BEIS - Restoring trust in audit and corporate governance
Department for Business Energy and Industrial Strategy
Restoring trust in audit and corporate governance
Global Infrastructure Investor Association (GIIA) is the membership body for the world’s leading investors in infrastructure, and advisors to the sector, who collectively represent nearly US$1 trillion of infrastructure assets under management across 66 countries. Our members are investing today to provide the smart, sustainable and innovative infrastructure needed for our communities and economies to thrive. The investor member base of GIIA is diverse and ranges from fund managers, pension funds, insurers, corporate investors and sovereign wealth funds (a list of GIIA members can be found at http://giia.net/membership). We are therefore well placed to provide the committee with the views of the global infrastructure investor community.
In the UK, GIIA members are responsible for a significant source of foreign direct investment that boosts the UK economy through their investments in various private companies. This includes:
• Major investments in 17 of the UK’s 20 airports, which account for 94.4% of total passengers.
• Supporting almost 120,000 jobs in the nation’s privately owned ports.
• Supplying 2/3 of UK household’s water needs.
• Providing an additional 14 million households with full fibre internet while continuing to invest in 5G technology.
• Producing 32% of the UK’s entire renewable energy capacity.
In relation to the BEIS consultation ‘restoring trust in audit and corporate governance’ we are keen to provide the perspective of institutional investors in infrastructure. This letter therefore acts as a high-level position statement on behalf of the institutional investor community on the issues raised in the consultation paper published on 18th March 2021.
GIIA investors are concerned that the proposed reforms could result in significant changes for private companies. We believe that the reforms as proposed, particularly related to the appointment of independent Directors and the increased accountability attached to these roles, could negatively impact the operations of the UK’s private infrastructure investors, to the detriment of long-term strategic ambitions for Levelling Up, Net Zero and climate resilience.
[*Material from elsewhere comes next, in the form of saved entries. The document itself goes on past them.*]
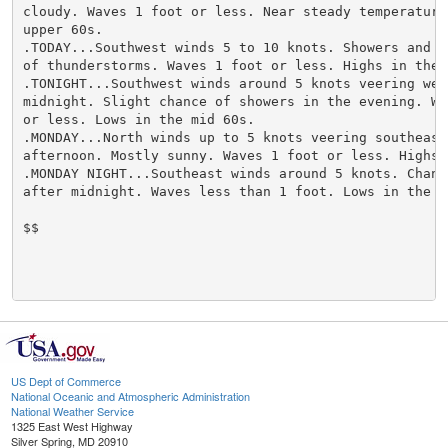
cloudy. Waves 1 foot or less. Near steady temperature 
upper 60s.

.TODAY...Southwest winds 5 to 10 knots. Showers and sl
of thunderstorms. Waves 1 foot or less. Highs in the m
.TONIGHT...Southwest winds around 5 knots veering west
midnight. Slight chance of showers in the evening. Wav
or less. Lows in the mid 60s.

.MONDAY...North winds up to 5 knots veering southeast 
afternoon. Mostly sunny. Waves 1 foot or less. Highs a
.MONDAY NIGHT...Southeast winds around 5 knots. Chance
after midnight. Waves less than 1 foot. Lows in the mi
$$

US Dept of Commerce
National Oceanic and Atmospheric Administration
National Weather Service
1325 East West Highway
Silver Spring, MD 20910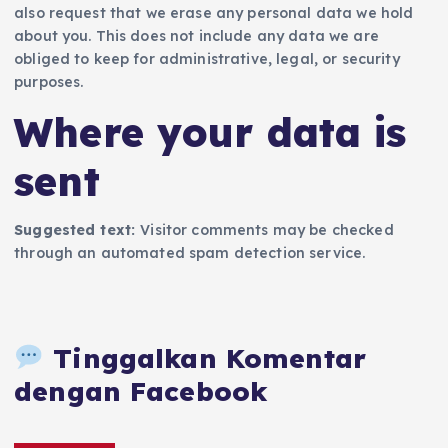
also request that we erase any personal data we hold
about you. This does not include any data we are
obliged to keep for administrative, legal, or security
purposes.
Where your data is
sent
Suggested text:
Visitor comments may be checked
through an automated spam detection service.
Tinggalkan Komentar
dengan Facebook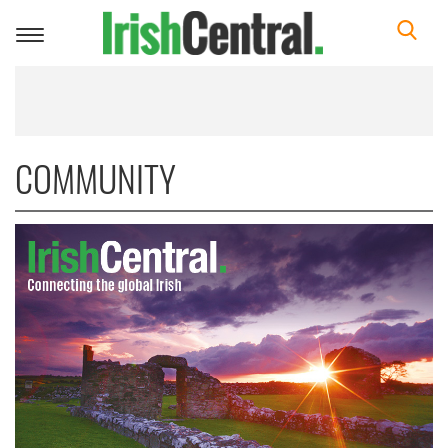
Toggle
navigation
COMMUNITY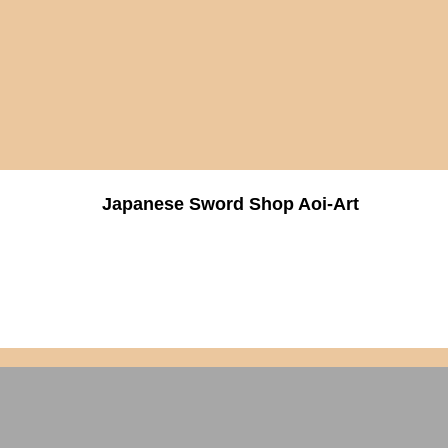
Japanese Sword Shop Aoi-Art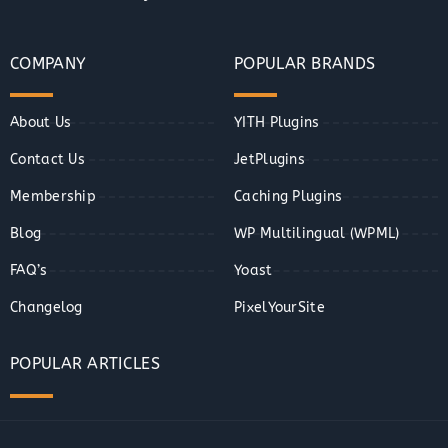
COMPANY
POPULAR BRANDS
About Us
YITH Plugins
Contact Us
JetPlugins
Membership
Caching Plugins
Blog
WP Multilingual (WPML)
FAQ’s
Yoast
Changelog
PixelYourSite
POPULAR ARTICLES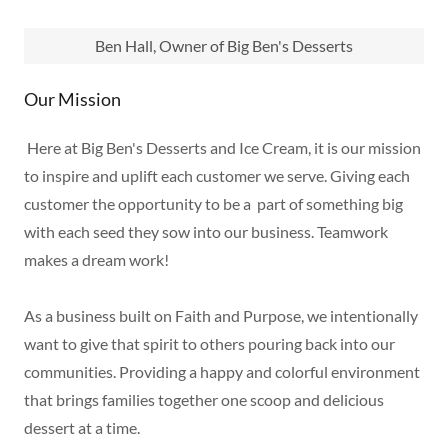
Ben Hall, Owner of Big Ben's Desserts
Our Mission
Here at Big Ben's Desserts and Ice Cream, it is our mission
to inspire and uplift each customer we serve. Giving each
customer the opportunity to be a part of something big
with each seed they sow into our business. Teamwork
makes a dream work!
As a business built on Faith and Purpose, we intentionally
want to give that spirit to others pouring back into our
communities. Providing a happy and colorful environment
that brings families together one scoop and delicious
dessert at a time.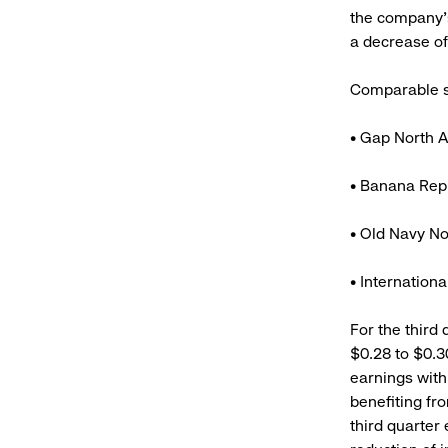
the company’
a decrease of 
Comparable st
• Gap North A
• Banana Repu
• Old Navy No
• Internation
For the third 
$0.28 to $0.3
earnings with
benefiting fr
third quarter 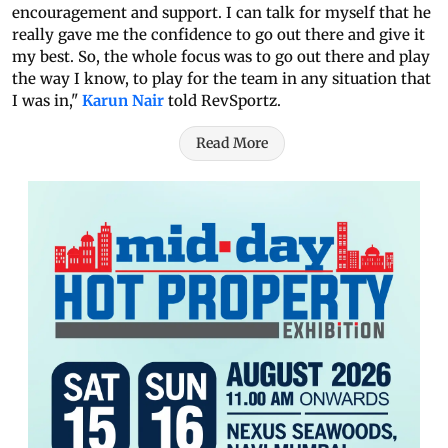
encouragement and support. I can talk for myself that he
really gave me the confidence to go out there and give it
my best. So, the whole focus was to go out there and play
the way I know, to play for the team in any situation that
I was in,"
Karun Nair
told RevSportz.
Read More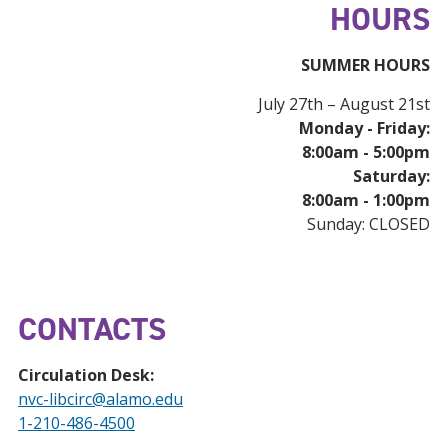
HOURS
SUMMER HOURS
July 27th – August 21st
Monday - Friday:
8:00am - 5:00pm
Saturday:
8:00am - 1:00pm
Sunday: CLOSED
CONTACTS
Circulation Desk:
nvc-libcirc@alamo.edu
1-210-486-4500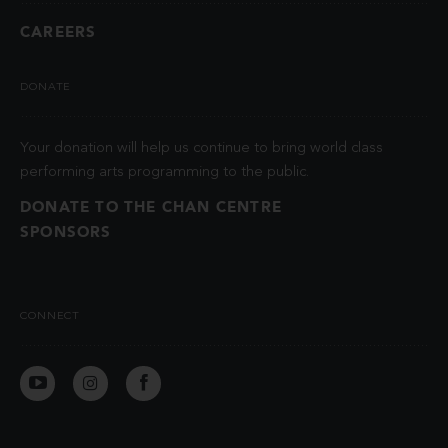
CAREERS
DONATE
Your donation will help us continue to bring world class
performing arts programming to the public.
DONATE TO THE CHAN CENTRE
SPONSORS
CONNECT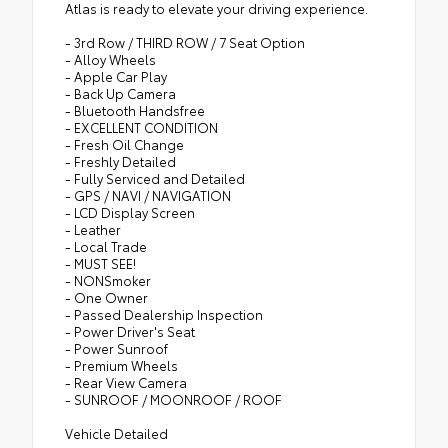
Atlas is ready to elevate your driving experience.
- 3rd Row / THIRD ROW / 7 Seat Option
- Alloy Wheels
- Apple Car Play
- Back Up Camera
- Bluetooth Handsfree
- EXCELLENT CONDITION
- Fresh Oil Change
- Freshly Detailed
- Fully Serviced and Detailed
- GPS / NAVI / NAVIGATION
- LCD Display Screen
- Leather
- Local Trade
- MUST SEE!
- NONSmoker
- One Owner
- Passed Dealership Inspection
- Power Driver's Seat
- Power Sunroof
- Premium Wheels
- Rear View Camera
- SUNROOF / MOONROOF / ROOF
Vehicle Detailed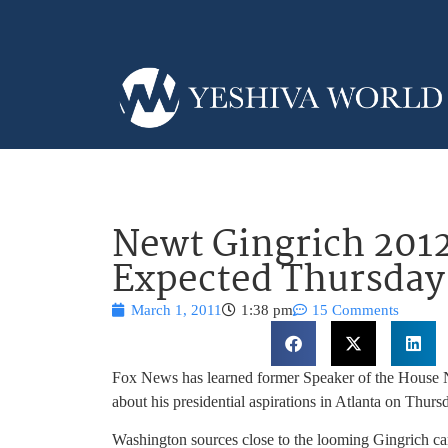
Newt Gingrich 20
Expected Thursday
March 1, 2011
1:38 pm
15 Comments
Fox News has learned former Speaker of the House
about his presidential aspirations in Atlanta on Thurs
Washington sources close to the looming Gingrich ca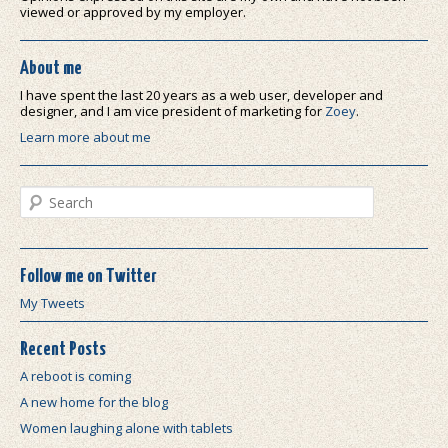
viewed or approved by my employer.
About me
I have spent the last 20 years as a web user, developer and
designer, and I am vice president of marketing for
Zoey
.
Learn more about me
Search
Follow me on Twitter
My Tweets
Recent Posts
A reboot is coming
A new home for the blog
Women laughing alone with tablets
The main area of concern for GIIA investors is around the proposal to require private companies to appoint a majority of independent Directors to company Boards. GIIA investors consider that such a move would serve to make Boards unwieldy and worsen corporate governance, particularly given that private companies often have multiple owners and therefore multiple Board seats. This could act as an increased administrative and regulatory burden on private companies, reducing efficiency and could ultimately work against the objectives of the review to improve corporate governance, reporting and accountability.
The second area of concern is around the way the review proposes to increase accountability for company Non-Executive Directors (NED’s). It is often challenging for private companies to secure high quality non-executive Directors, given that there is a limited pool of talent from which to call upon within any given sector, with the time and experience to adequately perform such a role diligently. The Government’s reforms in this area propose to increase the burden of accountability on NED’s for relatively modest remuneration which could serve to reduce the appeal of becoming a NED for a private company/PIE, thereby further reducing the pool of talent for companies to acquire Board Directors, and also potentially diminishing the quality of the Director’s that are appointed.
The proposals could pose difficult challenges for private infrastructure investors’ operations in the UK which will play a fundamental role in the transition to post-pandemic growth. As the UK emerges from the COVID-19 crisis and seeks to secure a path to a sustainable economic recovery, it is vital that we are able to maintain the UK’s attractiveness as a destination for domestic and international infrastructure investment. The proposals as envisaged in the review risk damaging investor sentiment to the detriment of international inward investment to UK infrastructure.